Stored data entries:
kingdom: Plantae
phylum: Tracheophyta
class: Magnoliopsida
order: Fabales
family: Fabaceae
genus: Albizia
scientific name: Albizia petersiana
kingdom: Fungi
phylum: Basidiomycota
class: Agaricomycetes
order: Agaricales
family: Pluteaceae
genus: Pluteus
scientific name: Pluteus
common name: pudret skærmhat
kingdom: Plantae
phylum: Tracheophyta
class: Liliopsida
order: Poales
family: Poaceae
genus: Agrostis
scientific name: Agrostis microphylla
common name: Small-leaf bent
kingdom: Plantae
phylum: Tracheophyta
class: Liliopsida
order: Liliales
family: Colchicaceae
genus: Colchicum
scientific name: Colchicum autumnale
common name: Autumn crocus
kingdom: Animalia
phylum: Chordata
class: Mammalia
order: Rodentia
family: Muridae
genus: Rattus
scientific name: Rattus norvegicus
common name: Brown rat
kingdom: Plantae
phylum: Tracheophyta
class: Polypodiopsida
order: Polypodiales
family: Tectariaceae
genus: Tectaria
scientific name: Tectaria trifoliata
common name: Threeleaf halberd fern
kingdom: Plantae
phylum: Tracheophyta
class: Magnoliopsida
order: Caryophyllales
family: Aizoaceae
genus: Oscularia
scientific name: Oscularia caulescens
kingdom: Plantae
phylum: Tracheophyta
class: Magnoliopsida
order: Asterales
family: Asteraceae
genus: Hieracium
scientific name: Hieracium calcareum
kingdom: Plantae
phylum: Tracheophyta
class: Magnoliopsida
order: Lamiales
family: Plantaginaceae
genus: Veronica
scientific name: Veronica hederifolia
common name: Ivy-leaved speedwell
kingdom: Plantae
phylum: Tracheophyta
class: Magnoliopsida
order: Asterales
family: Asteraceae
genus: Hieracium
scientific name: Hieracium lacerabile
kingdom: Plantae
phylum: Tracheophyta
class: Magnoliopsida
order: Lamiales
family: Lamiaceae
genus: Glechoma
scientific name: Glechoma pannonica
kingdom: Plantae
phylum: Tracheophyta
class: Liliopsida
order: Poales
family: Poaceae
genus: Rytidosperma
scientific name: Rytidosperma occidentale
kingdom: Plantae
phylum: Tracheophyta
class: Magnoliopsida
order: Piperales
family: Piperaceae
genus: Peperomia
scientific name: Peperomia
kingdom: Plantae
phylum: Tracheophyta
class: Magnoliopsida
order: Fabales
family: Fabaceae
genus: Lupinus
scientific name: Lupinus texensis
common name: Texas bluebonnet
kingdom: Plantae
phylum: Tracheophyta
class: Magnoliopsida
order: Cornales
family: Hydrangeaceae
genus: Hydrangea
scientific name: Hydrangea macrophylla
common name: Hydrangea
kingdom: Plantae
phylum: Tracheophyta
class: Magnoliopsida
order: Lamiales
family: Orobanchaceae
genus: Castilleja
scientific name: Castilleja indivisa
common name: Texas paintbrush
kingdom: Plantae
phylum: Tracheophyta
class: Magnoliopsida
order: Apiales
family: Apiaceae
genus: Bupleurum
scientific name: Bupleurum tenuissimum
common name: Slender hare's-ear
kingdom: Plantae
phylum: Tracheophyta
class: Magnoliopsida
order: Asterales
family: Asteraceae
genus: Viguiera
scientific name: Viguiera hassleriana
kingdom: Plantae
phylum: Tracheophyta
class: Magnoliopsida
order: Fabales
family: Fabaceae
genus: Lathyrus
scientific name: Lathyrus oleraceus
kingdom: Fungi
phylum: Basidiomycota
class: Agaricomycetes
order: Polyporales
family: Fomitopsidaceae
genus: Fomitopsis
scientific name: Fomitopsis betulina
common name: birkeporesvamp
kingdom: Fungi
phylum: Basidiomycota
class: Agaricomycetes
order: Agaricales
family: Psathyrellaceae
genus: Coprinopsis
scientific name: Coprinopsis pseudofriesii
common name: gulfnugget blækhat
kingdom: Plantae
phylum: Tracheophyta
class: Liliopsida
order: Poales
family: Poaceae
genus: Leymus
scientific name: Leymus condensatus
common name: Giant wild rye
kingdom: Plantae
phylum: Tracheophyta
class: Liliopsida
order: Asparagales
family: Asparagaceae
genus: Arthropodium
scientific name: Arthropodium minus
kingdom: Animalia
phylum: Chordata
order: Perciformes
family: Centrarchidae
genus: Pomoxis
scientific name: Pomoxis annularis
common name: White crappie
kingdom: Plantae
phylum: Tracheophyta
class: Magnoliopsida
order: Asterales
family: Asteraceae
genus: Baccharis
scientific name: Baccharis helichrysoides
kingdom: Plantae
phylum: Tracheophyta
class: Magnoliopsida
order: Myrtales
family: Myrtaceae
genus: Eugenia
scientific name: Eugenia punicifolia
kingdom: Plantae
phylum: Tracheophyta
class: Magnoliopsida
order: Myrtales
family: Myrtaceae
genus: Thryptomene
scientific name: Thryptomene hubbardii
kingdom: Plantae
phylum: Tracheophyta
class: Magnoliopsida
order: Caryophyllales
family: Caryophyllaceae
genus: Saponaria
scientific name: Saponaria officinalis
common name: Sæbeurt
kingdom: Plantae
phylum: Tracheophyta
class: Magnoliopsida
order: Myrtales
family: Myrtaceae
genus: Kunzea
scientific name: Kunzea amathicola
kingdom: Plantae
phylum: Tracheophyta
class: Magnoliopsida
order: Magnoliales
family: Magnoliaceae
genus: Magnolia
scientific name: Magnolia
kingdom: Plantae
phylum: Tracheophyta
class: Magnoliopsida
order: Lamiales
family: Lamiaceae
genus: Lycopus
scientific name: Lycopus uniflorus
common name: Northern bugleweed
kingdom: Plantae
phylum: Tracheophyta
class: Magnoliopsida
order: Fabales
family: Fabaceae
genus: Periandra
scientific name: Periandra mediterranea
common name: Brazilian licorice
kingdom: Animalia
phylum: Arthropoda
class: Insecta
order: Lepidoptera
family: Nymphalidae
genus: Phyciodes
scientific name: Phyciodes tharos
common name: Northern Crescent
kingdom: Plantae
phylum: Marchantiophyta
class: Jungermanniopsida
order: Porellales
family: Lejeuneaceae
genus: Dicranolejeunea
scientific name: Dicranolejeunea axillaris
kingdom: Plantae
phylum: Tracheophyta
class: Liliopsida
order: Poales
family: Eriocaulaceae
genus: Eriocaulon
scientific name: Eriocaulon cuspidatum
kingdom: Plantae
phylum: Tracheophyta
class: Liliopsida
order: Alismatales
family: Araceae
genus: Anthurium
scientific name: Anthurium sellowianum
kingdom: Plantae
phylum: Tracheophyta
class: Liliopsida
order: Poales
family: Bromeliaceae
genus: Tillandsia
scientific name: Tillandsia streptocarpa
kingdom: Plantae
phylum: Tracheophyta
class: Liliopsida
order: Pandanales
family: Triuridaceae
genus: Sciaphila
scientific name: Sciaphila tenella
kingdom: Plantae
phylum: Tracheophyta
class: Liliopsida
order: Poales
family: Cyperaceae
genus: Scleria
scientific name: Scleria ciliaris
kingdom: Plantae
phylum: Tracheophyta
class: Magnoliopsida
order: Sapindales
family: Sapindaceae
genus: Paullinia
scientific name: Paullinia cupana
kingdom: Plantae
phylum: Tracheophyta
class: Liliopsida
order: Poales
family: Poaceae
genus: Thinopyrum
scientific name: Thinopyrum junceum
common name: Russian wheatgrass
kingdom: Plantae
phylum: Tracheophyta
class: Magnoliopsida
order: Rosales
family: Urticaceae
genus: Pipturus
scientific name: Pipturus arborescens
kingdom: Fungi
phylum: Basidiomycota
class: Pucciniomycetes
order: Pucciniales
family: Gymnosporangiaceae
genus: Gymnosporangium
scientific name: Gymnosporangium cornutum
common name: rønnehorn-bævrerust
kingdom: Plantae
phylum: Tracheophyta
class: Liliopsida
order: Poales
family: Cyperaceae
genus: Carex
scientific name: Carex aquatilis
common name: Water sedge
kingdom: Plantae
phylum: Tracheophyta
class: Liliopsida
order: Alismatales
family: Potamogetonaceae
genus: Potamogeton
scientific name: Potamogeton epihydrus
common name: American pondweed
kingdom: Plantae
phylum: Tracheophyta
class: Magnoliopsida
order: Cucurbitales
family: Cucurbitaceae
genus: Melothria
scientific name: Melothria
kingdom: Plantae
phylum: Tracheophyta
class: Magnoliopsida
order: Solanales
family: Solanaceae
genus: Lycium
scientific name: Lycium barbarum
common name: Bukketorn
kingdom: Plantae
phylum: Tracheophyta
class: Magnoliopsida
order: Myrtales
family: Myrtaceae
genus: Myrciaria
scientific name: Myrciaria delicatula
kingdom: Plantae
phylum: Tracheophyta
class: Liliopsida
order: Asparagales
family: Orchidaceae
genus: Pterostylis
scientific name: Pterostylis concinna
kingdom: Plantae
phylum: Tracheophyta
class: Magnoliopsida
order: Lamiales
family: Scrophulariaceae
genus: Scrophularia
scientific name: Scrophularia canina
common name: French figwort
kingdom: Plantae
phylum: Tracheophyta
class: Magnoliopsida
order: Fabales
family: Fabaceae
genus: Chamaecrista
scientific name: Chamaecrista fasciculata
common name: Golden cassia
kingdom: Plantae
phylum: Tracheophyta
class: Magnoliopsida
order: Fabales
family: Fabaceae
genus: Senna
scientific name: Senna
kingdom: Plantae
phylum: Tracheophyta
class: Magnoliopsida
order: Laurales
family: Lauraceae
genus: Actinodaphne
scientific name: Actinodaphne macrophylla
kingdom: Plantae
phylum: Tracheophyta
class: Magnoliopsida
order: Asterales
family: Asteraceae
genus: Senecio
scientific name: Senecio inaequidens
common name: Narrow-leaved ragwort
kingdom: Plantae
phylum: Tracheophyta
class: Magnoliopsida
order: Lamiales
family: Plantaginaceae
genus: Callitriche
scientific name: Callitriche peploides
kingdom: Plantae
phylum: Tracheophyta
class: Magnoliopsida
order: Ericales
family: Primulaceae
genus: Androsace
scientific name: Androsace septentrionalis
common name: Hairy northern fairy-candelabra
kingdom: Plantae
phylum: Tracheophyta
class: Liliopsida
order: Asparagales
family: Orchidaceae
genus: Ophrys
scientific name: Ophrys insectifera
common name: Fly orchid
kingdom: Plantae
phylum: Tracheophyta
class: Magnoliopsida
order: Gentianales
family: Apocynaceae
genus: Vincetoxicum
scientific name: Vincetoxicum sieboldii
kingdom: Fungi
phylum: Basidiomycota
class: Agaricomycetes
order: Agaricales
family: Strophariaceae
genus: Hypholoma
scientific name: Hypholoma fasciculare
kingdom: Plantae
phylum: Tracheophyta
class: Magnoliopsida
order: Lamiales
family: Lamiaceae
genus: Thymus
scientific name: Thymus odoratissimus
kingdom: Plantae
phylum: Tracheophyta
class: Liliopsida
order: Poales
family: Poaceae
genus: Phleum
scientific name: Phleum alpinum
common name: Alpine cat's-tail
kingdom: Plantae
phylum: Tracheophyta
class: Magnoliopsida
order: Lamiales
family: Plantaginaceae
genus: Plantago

▶ **Work required**: Copy the rows above verbatim, starting from the line containing "genus: Eugenia" and ending with the line containing "genus: Lycopus", both included.

▶ **Answer to the exercise**:
genus: Eugenia
scientific name: Eugenia punicifolia
kingdom: Plantae
phylum: Tracheophyta
class: Magnoliopsida
order: Myrtales
family: Myrtaceae
genus: Thryptomene
scientific name: Thryptomene hubbardii
kingdom: Plantae
phylum: Tracheophyta
class: Magnoliopsida
order: Caryophyllales
family: Caryophyllaceae
genus: Saponaria
scientific name: Saponaria officinalis
common name: Sæbeurt
kingdom: Plantae
phylum: Tracheophyta
class: Magnoliopsida
order: Myrtales
family: Myrtaceae
genus: Kunzea
scientific name: Kunzea amathicola
kingdom: Plantae
phylum: Tracheophyta
class: Magnoliopsida
order: Magnoliales
family: Magnoliaceae
genus: Magnolia
scientific name: Magnolia
kingdom: Plantae
phylum: Tracheophyta
class: Magnoliopsida
order: Lamiales
family: Lamiaceae
genus: Lycopus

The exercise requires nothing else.